§ **DATASET RECORDS**
------------------------------------------------------------
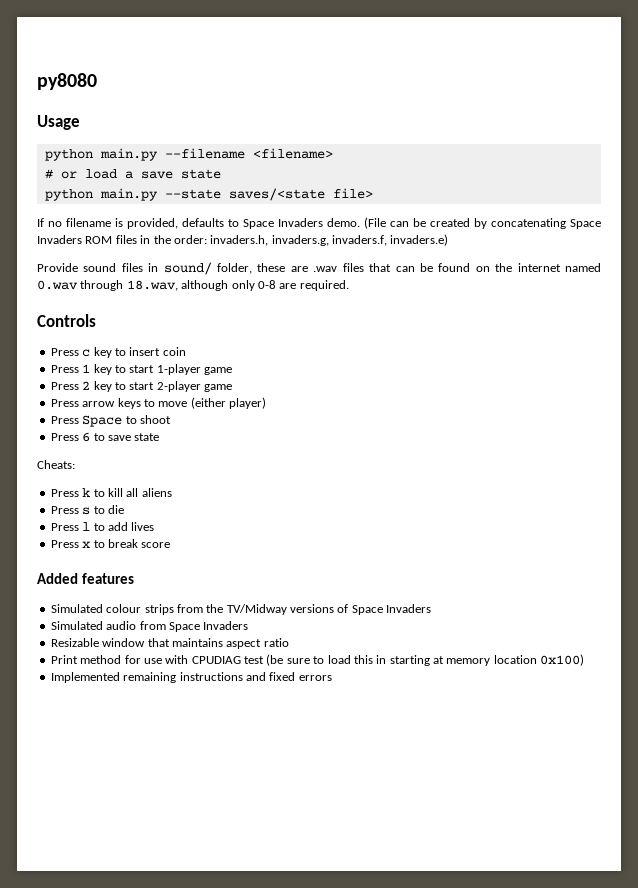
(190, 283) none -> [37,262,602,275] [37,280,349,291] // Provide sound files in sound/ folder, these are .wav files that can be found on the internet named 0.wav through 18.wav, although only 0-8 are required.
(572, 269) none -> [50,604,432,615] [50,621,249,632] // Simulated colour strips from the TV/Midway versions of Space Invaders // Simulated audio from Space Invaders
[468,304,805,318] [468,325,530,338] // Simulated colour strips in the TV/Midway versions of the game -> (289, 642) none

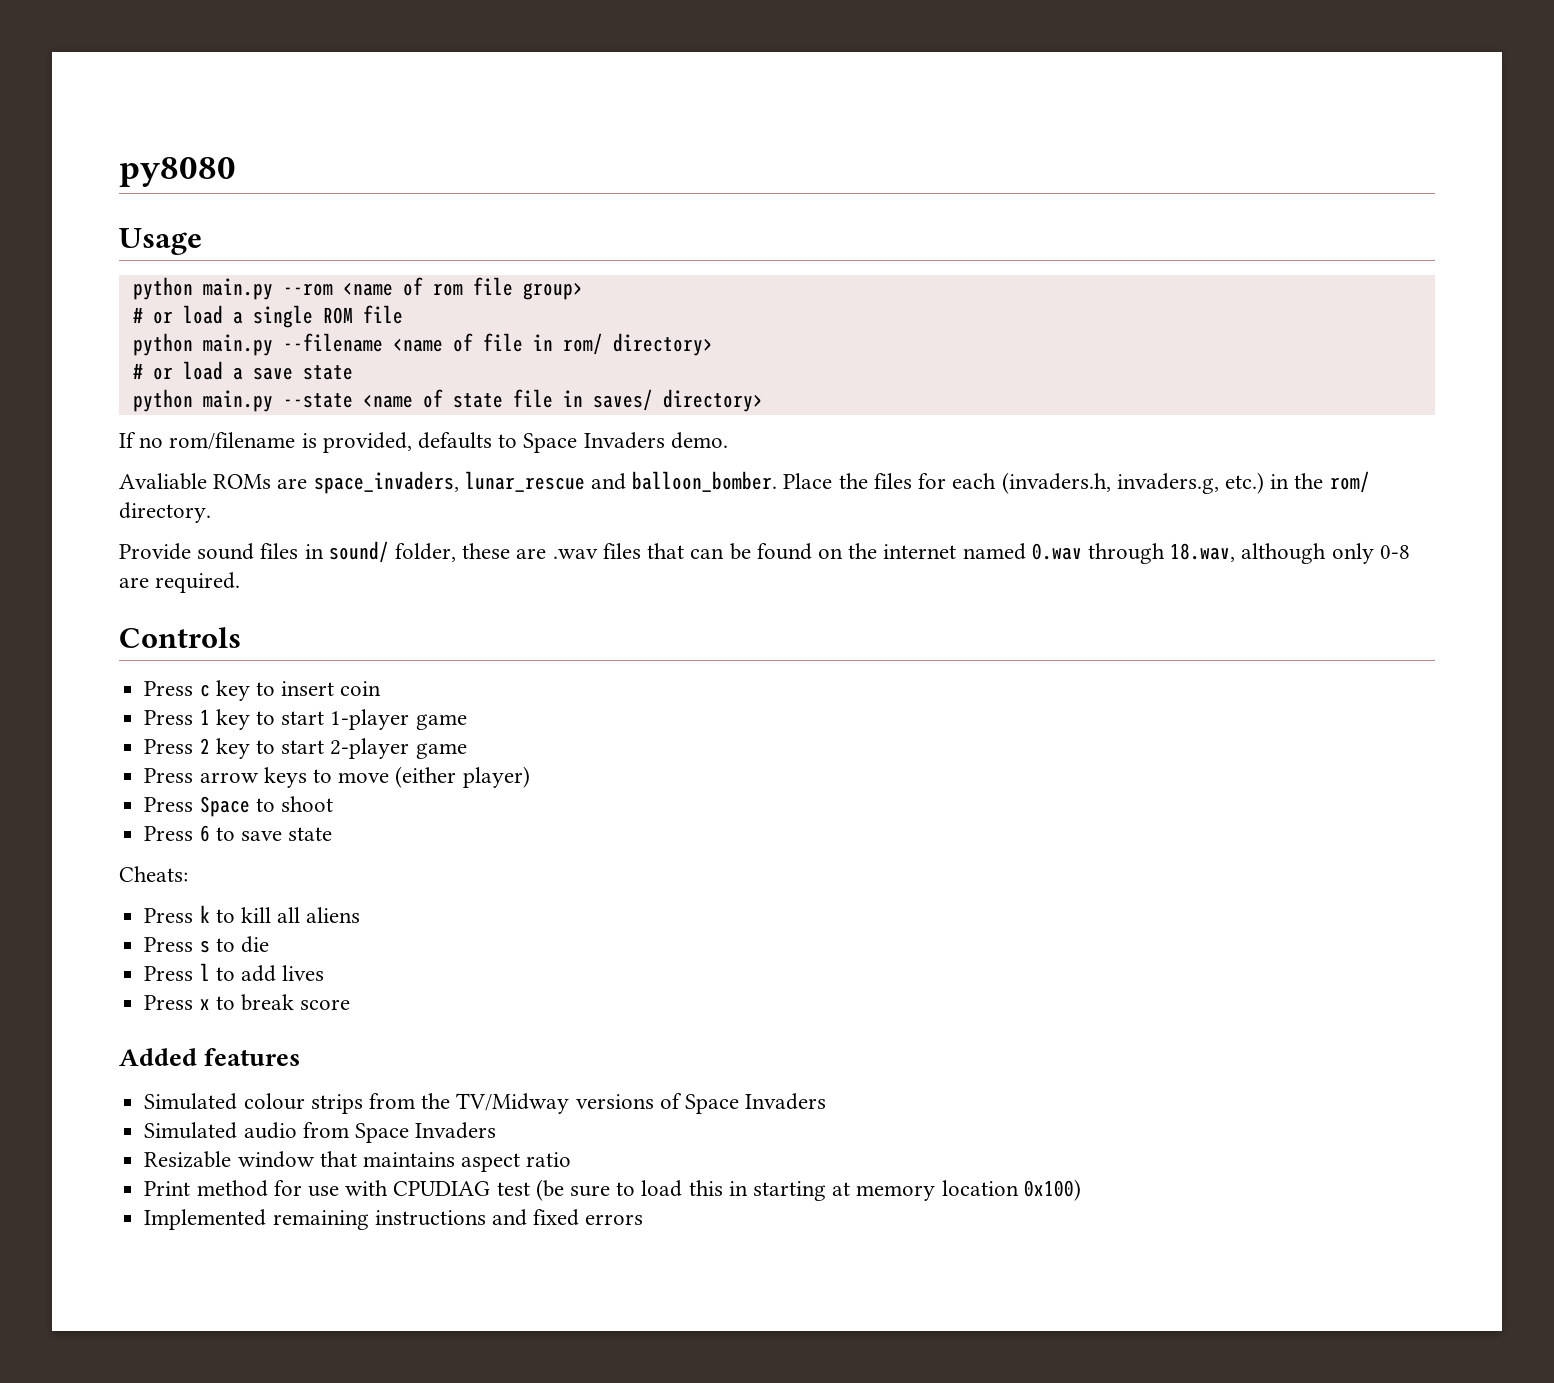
[164,148,333,159] --filename <filename> -> [282,277,583,300] [132,305,403,328] [132,333,713,356] --rom <name of rom file group> // # or load a single ROM file // python main.py --filename <name of file in rom/ directory>
[228,188,373,201] saves/<state file> -> [362,389,763,412] <name of state file in saves/ directory>
[66,218,111,227] filename -> [169,432,296,450] rom/filename
[364,217,601,229] [37,234,449,246] (File can be created by concatenating Space Invaders ROM files in the order: invaders.h, invaders.g, invaders.f, invaders.e) -> [119,471,1370,494] [119,502,211,523] // Avaliable ROMs are space_invaders, lunar_rescue and balloon_bomber. Place the files for each (invaders.h, invaders.g, etc.) in the rom/ directory.

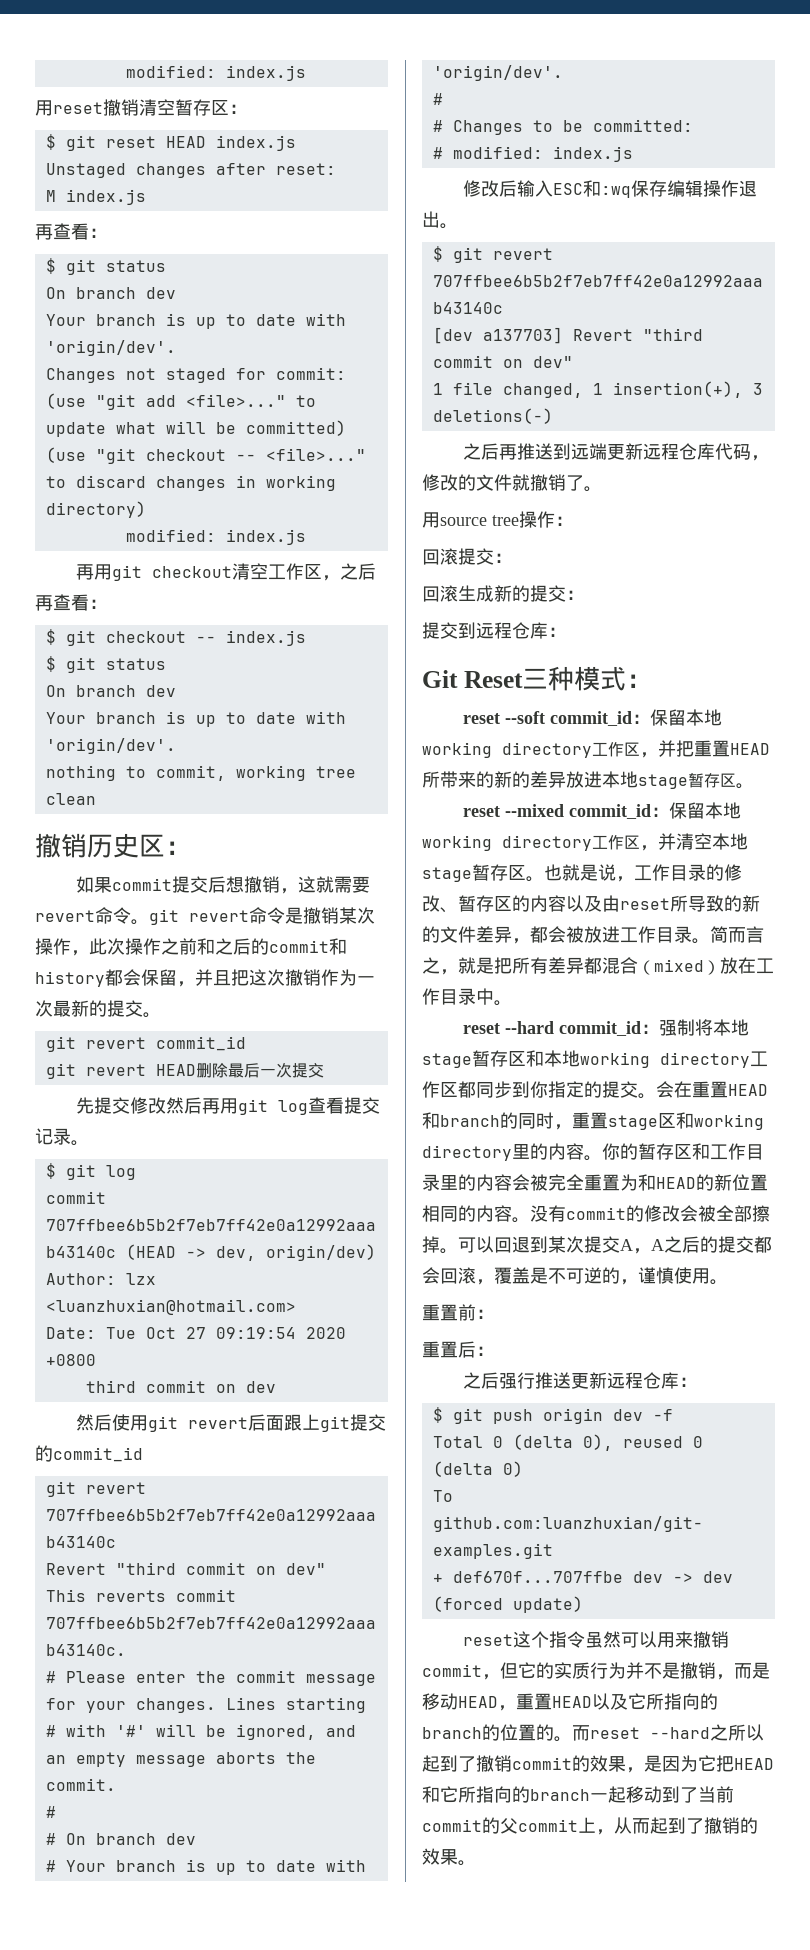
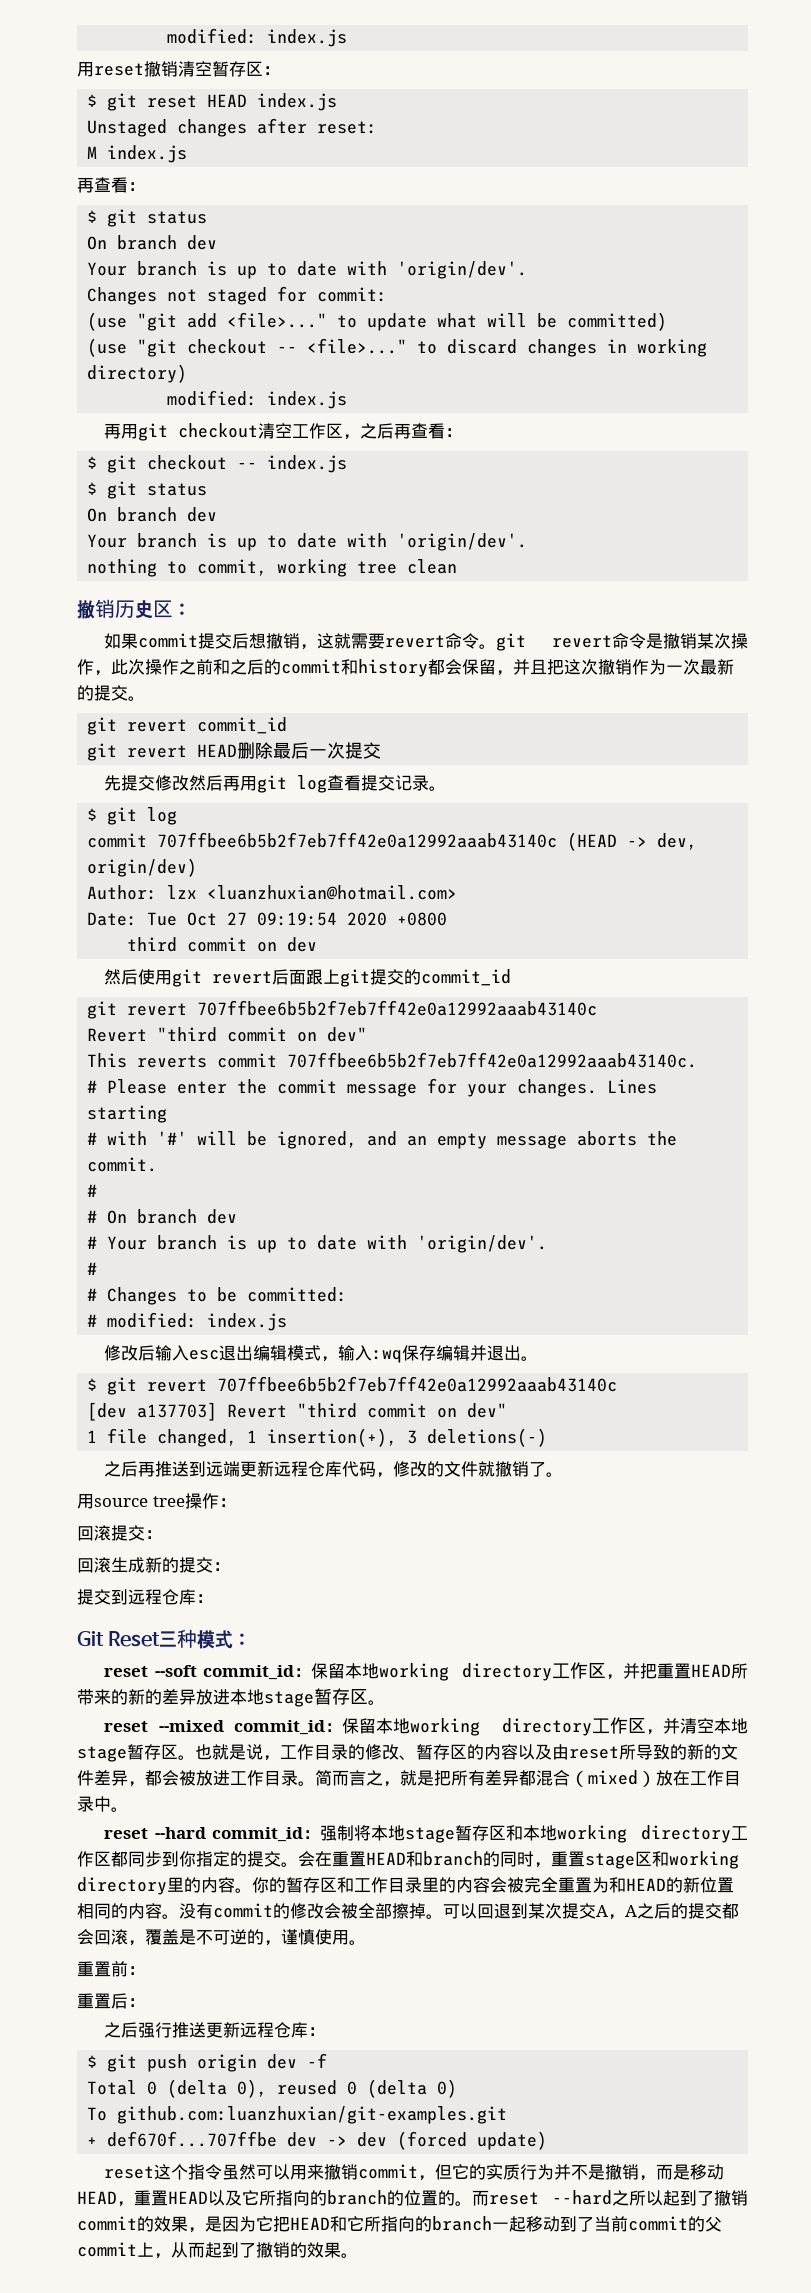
[552,180,601,197] ESC和 -> [189,1345,373,1362] esc退出编辑模式，输入
[702,180,739,197] 操作 -> [470,1345,488,1361] 并

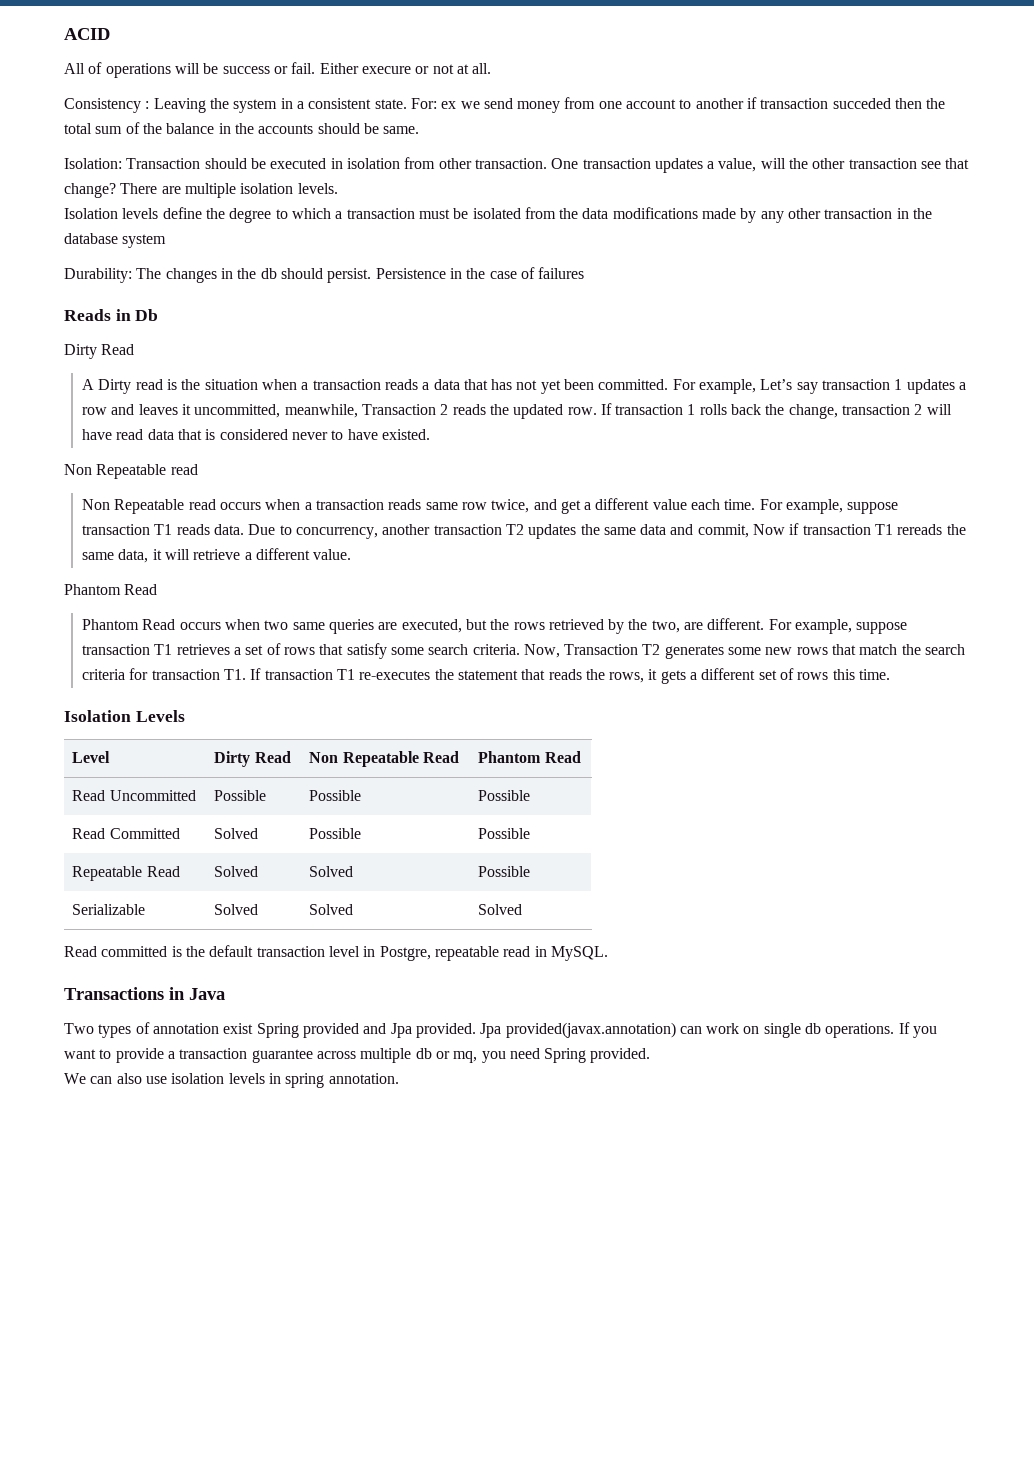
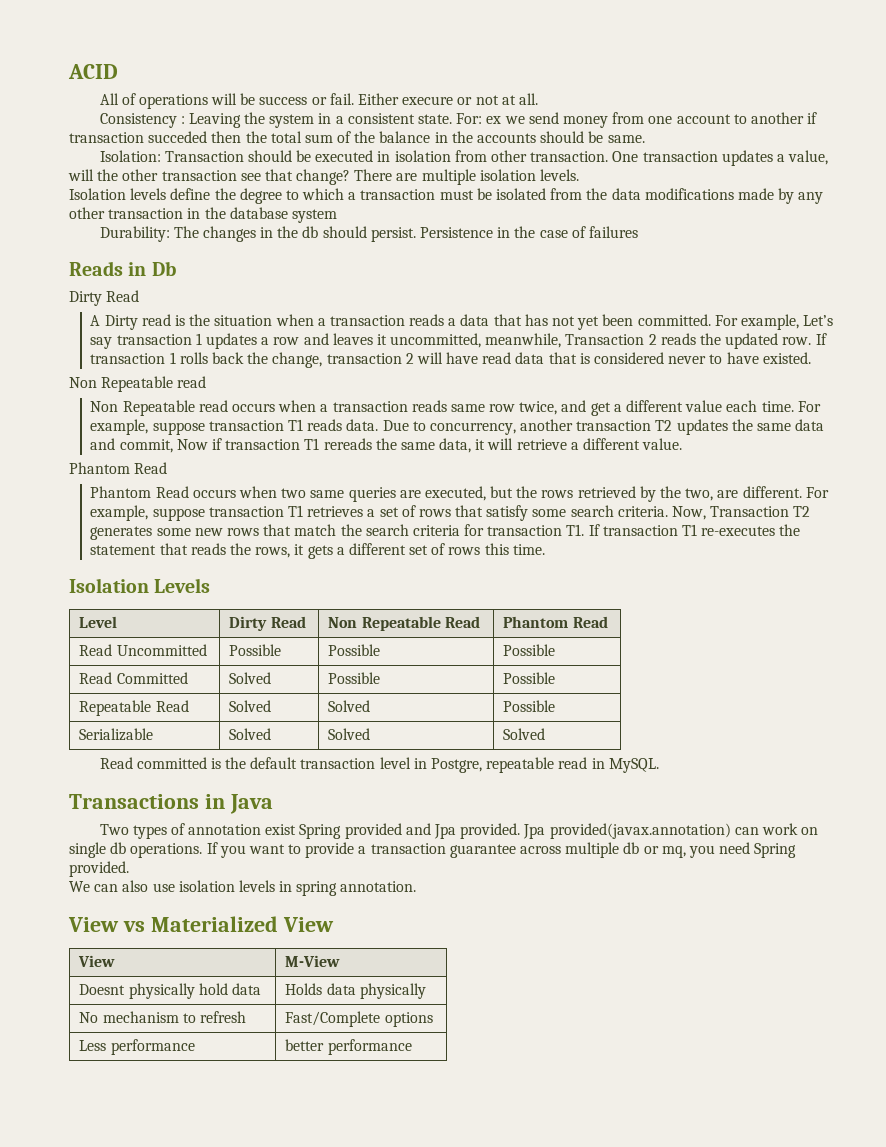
(399, 1078) none -> [68,916,334,932] [78,955,116,967] [285,955,341,967] [79,983,261,999] [285,983,426,999] [79,1011,246,1023] [285,1011,433,1027] [79,1039,195,1055] [285,1039,412,1055] // View vs Materialized View // View | M-View // Doesnt physically hold data | Holds data physically // No mechanism to refresh | Fast/Complete options // Less performance | better performance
------------------------------------------------------------
§ **TASK DETAILS**
Repeat the records above exactly. No pictures go into the repeat.

§ **RESULT**
(190, 283) none -> [37,262,602,275] [37,280,349,291] // Provide sound files in sound/ folder, these are .wav files that can be found on the internet named 0.wav through 18.wav, although only 0-8 are required.
(572, 269) none -> [50,604,432,615] [50,621,249,632] // Simulated colour strips from the TV/Midway versions of Space Invaders // Simulated audio from Space Invaders
[468,304,805,318] [468,325,530,338] // Simulated colour strips in the TV/Midway versions of the game -> (289, 642) none

[164,148,333,159] --filename <filename> -> [282,277,583,300] [132,305,403,328] [132,333,713,356] --rom <name of rom file group> // # or load a single ROM file // python main.py --filename <name of file in rom/ directory>
[228,188,373,201] saves/<state file> -> [362,389,763,412] <name of state file in saves/ directory>
[66,218,111,227] filename -> [169,432,296,450] rom/filename
[364,217,601,229] [37,234,449,246] (File can be created by concatenating Space Invaders ROM files in the order: invaders.h, invaders.g, invaders.f, invaders.e) -> [119,471,1370,494] [119,502,211,523] // Avaliable ROMs are space_invaders, lunar_rescue and balloon_bomber. Place the files for each (invaders.h, invaders.g, etc.) in the rom/ directory.

[552,180,601,197] ESC和 -> [189,1345,373,1362] esc退出编辑模式，输入
[702,180,739,197] 操作 -> [470,1345,488,1361] 并

(399, 1078) none -> [68,916,334,932] [78,955,116,967] [285,955,341,967] [79,983,261,999] [285,983,426,999] [79,1011,246,1023] [285,1011,433,1027] [79,1039,195,1055] [285,1039,412,1055] // View vs Materialized View // View | M-View // Doesnt physically hold data | Holds data physically // No mechanism to refresh | Fast/Complete options // Less performance | better performance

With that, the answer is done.